Читаем Федор Чижов полностью

В юбилейном для декабристов 1875 году, когда негласно отмечалось 50-летие восстания, Чижов вспоминал, что оно «не находило сочувствия ни в ком из нашего тогда очень молодого поколения» и что участниками движения «много было наделано глупостей» [453].

В следующем 1876 году, говоря о декабристах, он уточнял: «Это был первый сознательный протест не народа, а общества против личного царского деспотизма. В нем не было ничего выросшего на чисто русской почве, потому что само протестующее общество возросло и воспиталось иностранною историею. Но нельзя отвергать того, что в нем было много человеческого. Но еще меньше было русского и уже нисколько человеческого в суде над несчастными увлекшимися и увлеченными. Это был необузданный деспотизм, прикрытый дырявою мантиею законности… Из декабристов теперь остаются только Апостол-Муравьев и Свистунов, доживают все в глубокой старости и забвении. Много они потерпели, — но служившие инородному началу, они, несмотря на благородство самоотвержения, несмотря на страдания в 25-летней каторге, не снискали себе почета от русского общества; наше поколение еще уважает их, а последующие не имеют о них понятия» [454].

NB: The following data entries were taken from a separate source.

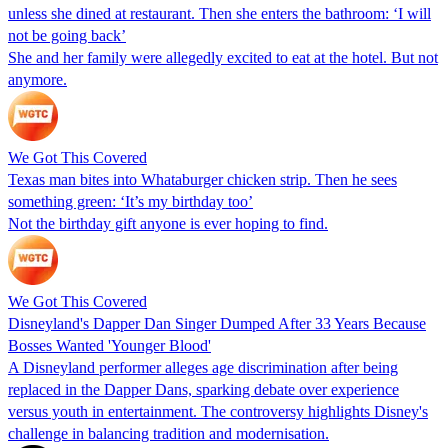
unless she dined at restaurant. Then she enters the bathroom: ‘I will
not be going back’
She and her family were allegedly excited to eat at the hotel. But not
anymore.
We Got This Covered
Texas man bites into Whataburger chicken strip. Then he sees
something green: ‘It’s my birthday too’
Not the birthday gift anyone is ever hoping to find.
We Got This Covered
Disneyland's Dapper Dan Singer Dumped After 33 Years Because
Bosses Wanted 'Younger Blood'
A Disneyland performer alleges age discrimination after being
replaced in the Dapper Dans, sparking debate over experience
versus youth in entertainment. The controversy highlights Disney's
challenge in balancing tradition and modernisation.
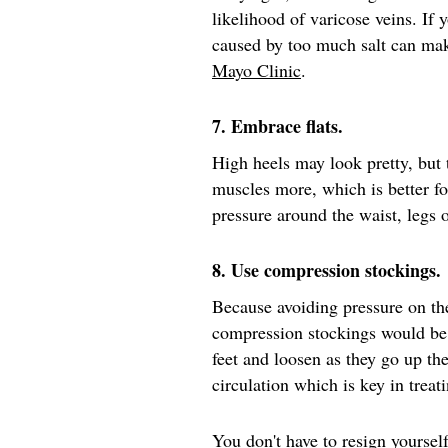
likelihood of varicose veins. If 
caused by too much salt can mak
Mayo Clinic
.
7. Embrace flats.
High heels may look pretty, but
muscles more, which is better fo
pressure around the waist, legs
8. Use compression stockings.
Because avoiding pressure on th
compression stockings would be
feet and loosen as they go up th
circulation which is key in treat
You don't have to resign yourself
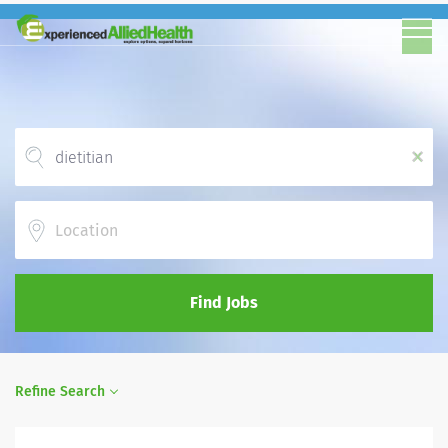
x
Location
Find Jobs
Refine Search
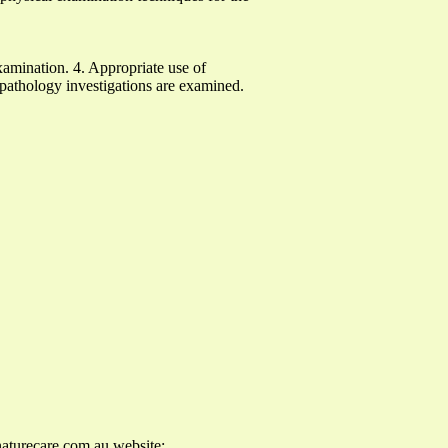
xamination. 4. Appropriate use of
 pathology investigations are examined.
aturecare.com.au
website:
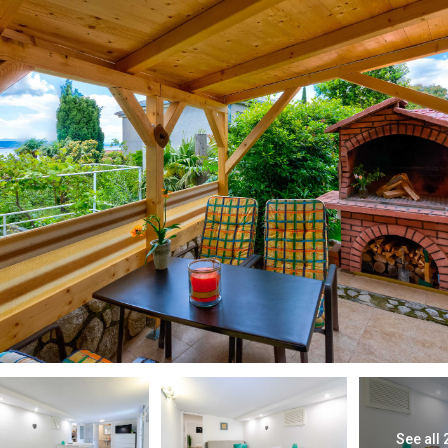
See all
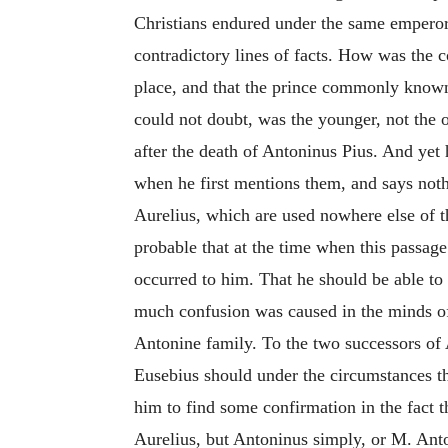
Christians endured under the same emperor 
contradictory lines of facts. How was the 
place, and that the prince commonly known 
could not doubt, was the younger, not the 
after the death of Antoninus Pius. And yet 
when he first mentions them, and says noth
Aurelius, which are used nowhere else of th
probable that at the time when this passage 
occurred to him. That he should be able t
much confusion was caused in the minds of 
Antonine family. To the two successors of A
Eusebius should under the circumstances t
him to find some confirmation in the fact 
Aurelius, but Antoninus simply, or M. Ant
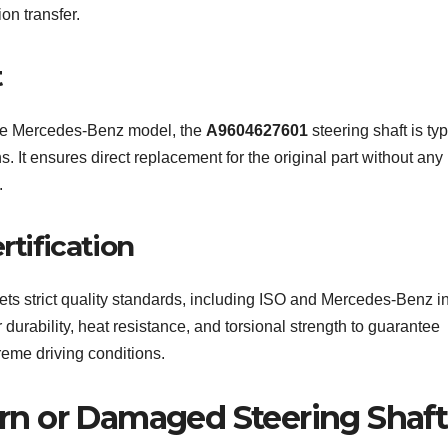
on transfer.
t
the Mercedes-Benz model, the
A9604627601
steering shaft is typ
. It ensures direct replacement for the original part without any
.
rtification
ts strict quality standards, including ISO and Mercedes-Benz in
r durability, heat resistance, and torsional strength to guarantee
eme driving conditions.
n or Damaged Steering Shaft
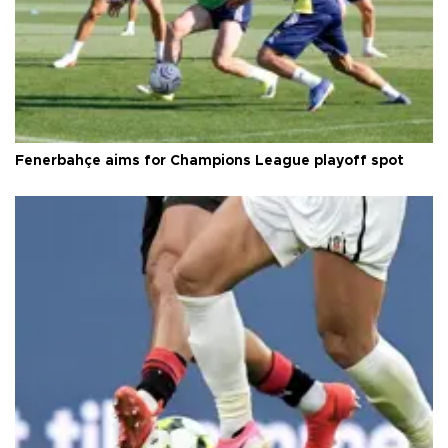
Fenerbahçe aims for Champions League playoff spot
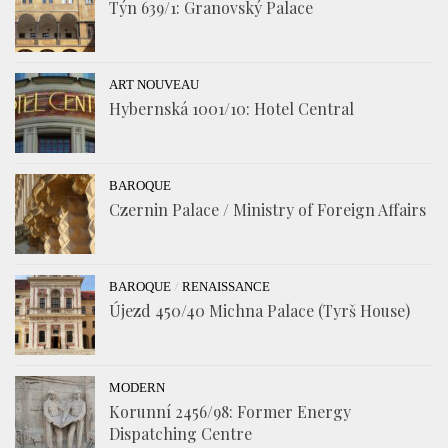
Týn 639/1: Granovský Palace
ART NOUVEAU
Hybernská 1001/10: Hotel Central
BAROQUE
Czernin Palace / Ministry of Foreign Affairs
/
BAROQUE
RENAISSANCE
Újezd 450/40 Michna Palace (Tyrš House)
MODERN
Korunní 2456/98: Former Energy
Dispatching Centre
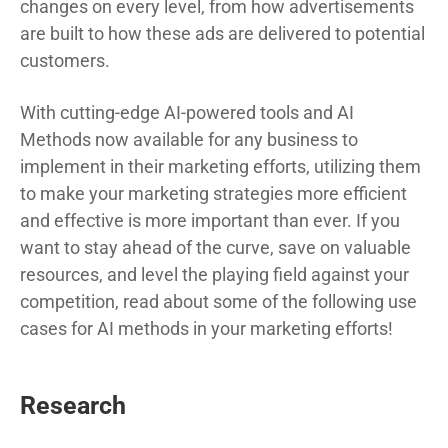
changes on every level, from how advertisements
are built to how these ads are delivered to potential
customers.
With cutting-edge AI-powered tools and AI
Methods now available for any business to
implement in their marketing efforts, utilizing them
to make your marketing strategies more efficient
and effective is more important than ever. If you
want to stay ahead of the curve, save on valuable
resources, and level the playing field against your
competition, read about some of the following use
cases for AI methods in your marketing efforts!
Research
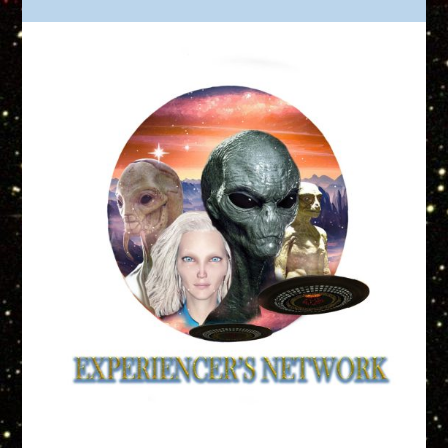
Truth is Out There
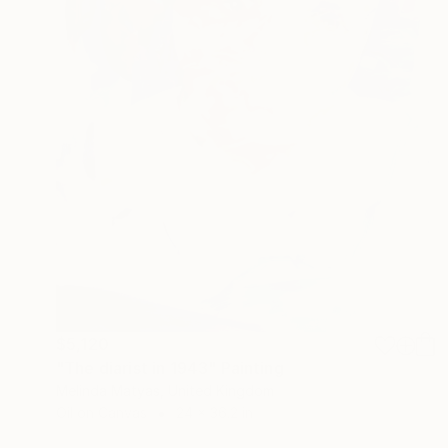
$5,120
"The diarist in 1943" Painting
Melinda Matyas, United Kingdom
Oil on Canvas
24 x 36.2 in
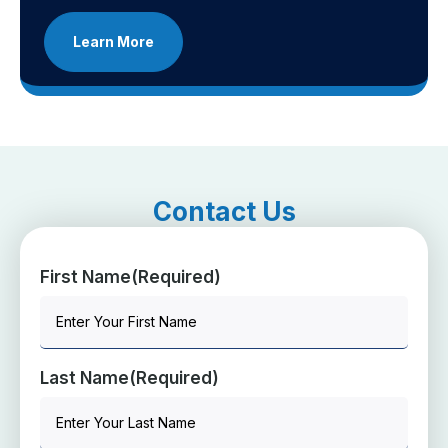
Learn More
Contact Us
First Name
(Required)
Last Name
(Required)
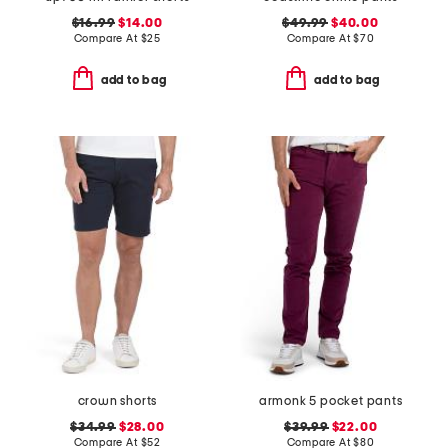
$16.99
$14.00
$49.99
$40.00
Compare At
$
25
Compare At
$
70
add to bag
add to bag
crown shorts
armonk 5 pocket pants
$34.99
$28.00
$39.99
$22.00
Compare At
$
52
Compare At
$
80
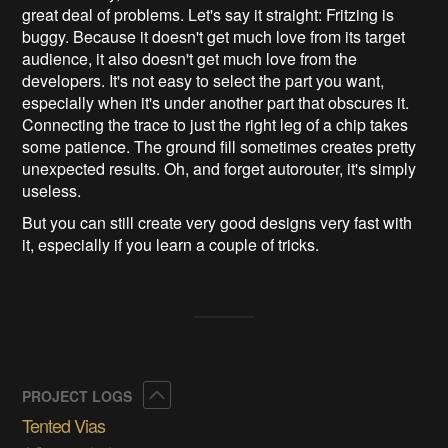
great deal of problems. Let's say it straight: Fritzing is
buggy. Because it doesn't get much love from its target
audience, it also doesn't get much love from the
developers. It's not easy to select the part you want,
especially when it's under another part that obscures it.
Connecting the trace to just the right leg of a chip takes
some patience. The ground fill sometimes creates pretty
unexpected results. Oh, and forget autorouter, it's simply
useless.
But you can still create very good designs very fast with
it, especially if you learn a couple of tricks.
Collapse
PROJECT LOGS
Tented Vias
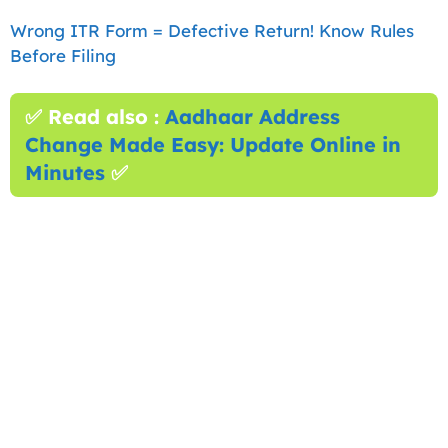
Wrong ITR Form = Defective Return! Know Rules
Before Filing
✅ Read also :
Aadhaar Address
Change Made Easy: Update Online in
Minutes
✅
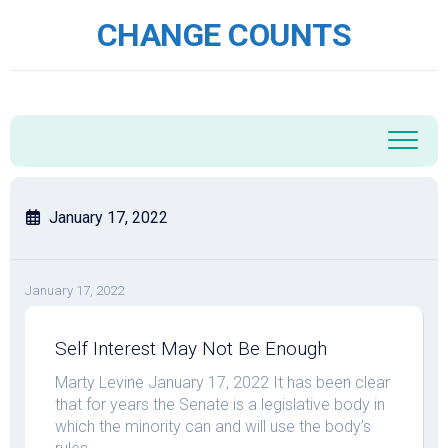
Skip
CHANGE COUNTS
to
content
January 17, 2022
January 17, 2022
Self Interest May Not Be Enough
Marty Levine January 17, 2022 It has been clear
that for years the Senate is a legislative body in
which the minority can and will use the body’s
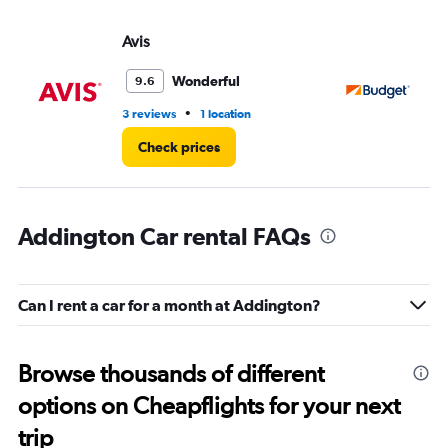
Avis
Bu
Wonderful
9.6
•
3 reviews
1 location
1 l
Check prices
Addington Car rental FAQs
Can I rent a car for a month at Addington?
Browse thousands of different
options on Cheapflights for your next
trip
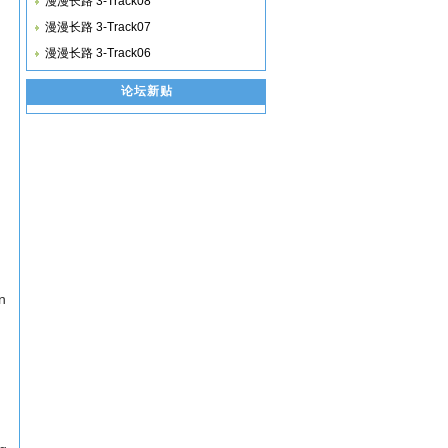
漫漫长路 3-Track08
漫漫长路 3-Track07
漫漫长路 3-Track06
论坛新贴
n
on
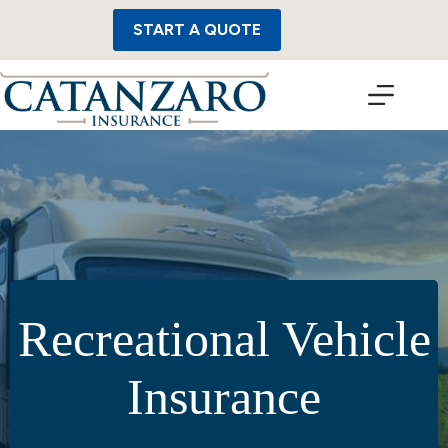
Skip
to
START A QUOTE
content
Recreational Vehicle
Insurance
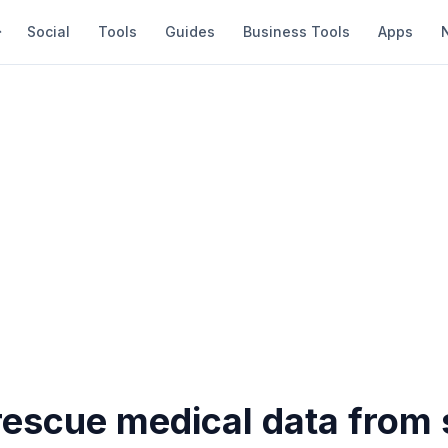
Social
Tools
Guides
Business Tools
Apps
rescue medical data from 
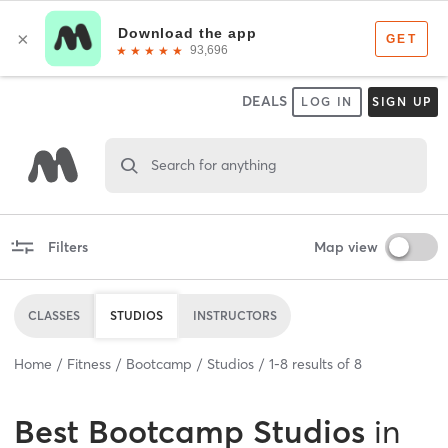
DEALS
LOG IN
SIGN UP
Search for anything
Filters
Map view
CLASSES
STUDIOS
INSTRUCTORS
Home
Fitness
Bootcamp
Studios
1
-
8
results of
8
Best
Bootcamp Studios
in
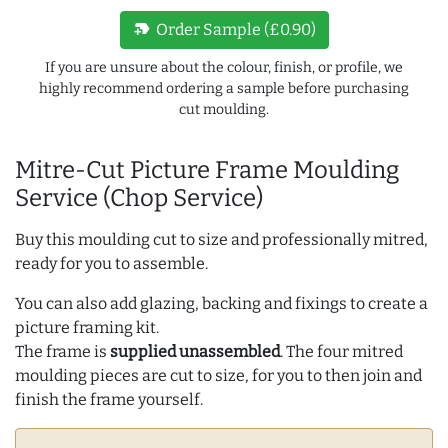
new_label
Order Sample (£0.90)
If you are unsure about the colour, finish, or profile, we
highly recommend ordering a sample before purchasing
cut moulding.
Mitre-Cut Picture Frame Moulding
Service (Chop Service)
Buy this moulding cut to size and professionally mitred,
ready for you to assemble.
You can also add glazing, backing and fixings to create a
picture framing kit.
The frame is
supplied unassembled
. The four mitred
moulding pieces are cut to size, for you to then join and
finish the frame yourself.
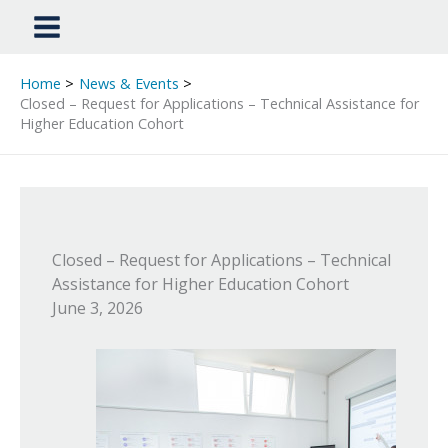
Home
News & Events
Closed – Request for Applications – Technical Assistance for
Higher Education Cohort
Closed – Request for Applications – Technical
Assistance for Higher Education Cohort
June 3, 2026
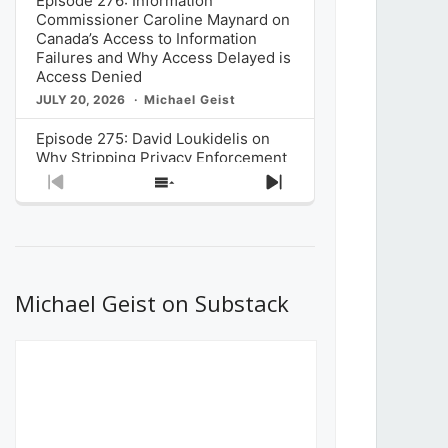
Episode 276: Information
Commissioner Caroline Maynard on
Canada’s Access to Information
Failures and Why Access Delayed is
Access Denied
JULY 20, 2026
Michael Geist
Episode 275: David Loukidelis on
Why Stripping Privacy Enforcement
from Canada’s Privacy
Previous
Show
Next
Commissioner in Bill C-36 is
Episode
Episodes
Episode
Unnecessarily Risky Policy
List
JULY 6, 2026
Michael Geist
Episode 274: Mark Musselman on
What Stakeholders Really Think
Michael Geist on Substack
About the Government’s Reversal of
the CRTC Online Streaming Act
Decision
JUNE 29, 2026
Michael Geist
Episode 273: Rebroadcast of the
Globe and Mail’s The Decibel on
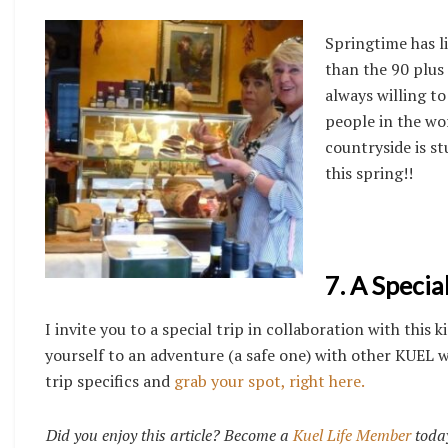
Springtime has l
than the 90 plus
always willing to
people in the wor
countryside is st
this spring!!
7. A Specia
I invite you to a special trip in collaboration with th
yourself to an adventure (a safe one) with other KUEL w
trip specifics and
grab your spot, right here.
Did you enjoy this article? Become a
Kuel Life Member
today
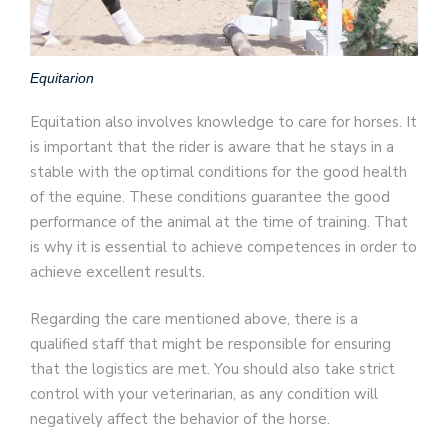
Equitarion
Equitation also involves knowledge to care for horses. It
is important that the rider is aware that he stays in a
stable with the optimal conditions for the good health
of the equine. These conditions guarantee the good
performance of the animal at the time of training. That
is why it is essential to achieve competences in order to
achieve excellent results.
Regarding the care mentioned above, there is a
qualified staff that might be responsible for ensuring
that the logistics are met. You should also take strict
control with your veterinarian, as any condition will
negatively affect the behavior of the horse.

И последней в череде этих откликов является запись в год смерти, в 1877-м: «Мы росли прирожденными холопами Царя, а с ним и правительства. Именно декабристы и были первыми нашими наставниками в свободе мысли» [455].

Как и в молодости, Чижов продолжал неодобрительно относиться к революционному движению и, исходя из религиозно-философской доктрины славянофильства, допускал борьбу с правительством исключительно как борьбу нравственную. Он был убежден, что «новый порядок вещей» вполне достижим «без кровопролитий» и уверял: «европейский революционаризм» и, в частности, порожденная им «кровожадная <Парижская> коммуна» 1871 года с ее «всевозможными ужасами» — чисто западное изобретение [456]. Участившиеся террористические акты и революционные выступления в России он расценивал не иначе как «неудачные приложения чужой отвлеченной теории», а «не явления самой русской жизни» [457].

Чижов был обеспокоен ростом популярности материализма и атеизма среди молодежи, успехами революционной пропаганды и поразительной неспособностью властей навести порядок в стране. В то же время его, как и многих либерально мыслящих людей того времени, привлекала незаурядная личность Александра Ивановича Герцена. При том, что и сам Герцен высоко ценил вклад славянофилов в освободительное движение. «С них начинается перелом русской мысли", — писал он в „Былом и думах“. — … Да, мы были противниками их, но очень странными… У них и у нас запало с ранних лет одно сильное, безотчетное, физиологическое, страстное чувство, которое они принимали за воспоминание, а мы за пророчество, — чувство безграничной, обхватывающей все существование, любви к русскому народу, русскому быту, к русскому складу ума. И мы, как Янус, или как двуглавый орел, смотрели в разные стороны, в то время как сердце билось одно [458]» [459].И прежде всего, по мнению Герцена, друзей-врагов сближала вера в общинные идеалы: «Социализм… разве не признан он славянофилами так же, как нами? Это мост, на котором мы можем подать друг другу руку» [460].

Славянофилы поддерживали наиболее интенсивные связи с находившимся на Западе Герценом в 1857–1860-е годы: они посылали ему письма с обличительными фактами из российской жизни, посещали (нередко — специально) Англию, чтобы лично встретиться со знаменитым соотечественником. В 1860 году, оказавшись по торгово-промышленным делам в Лондоне, Чижов счел своим долгом нанести визит в редакцию «Колокола» [461]. Впоследствии, уже после смерти Герцена, Федор Васильевич принимал близкое участие в судьбе его детей, которые выразили желание вернуться в Россию [462].

В дневниках Чижова начала 1870-х годов содержатся его восхищенные отзывы о литературных произведениях Герцена: «Прочел я… другой раз собрание посмертное сочинений Герцена. Очень много таланту»; «Кончил я дневник Герцена, — все умно и молодо». Однако революционный радикализм Герцена был Чижову не по нраву, и он пытался подыскать «крайним суждениям» Александра Ивановича разумное оправдание. «Герцен поневоле сделался оппозиционером, — полагал Чижов, — как потому, что мыслящему человеку, и человеку весьма образованному, в царствование Николая, да и вообще в России, трудно не быть врагом правительства, так и потому, что совершенно несправедливым и отвратительным преследованием правительство хоть… кого на месте Герцена произвело бы непременно в свои отъявленные враги»; «Несносна ему была рабская жизнь в России, он уехал, мало-помалу втянулся в дело обличения… Обвинительная деятельность лишила его возможности возвратиться в Россию, озлобила против него Царя… и вот он стал… „крайним красным“».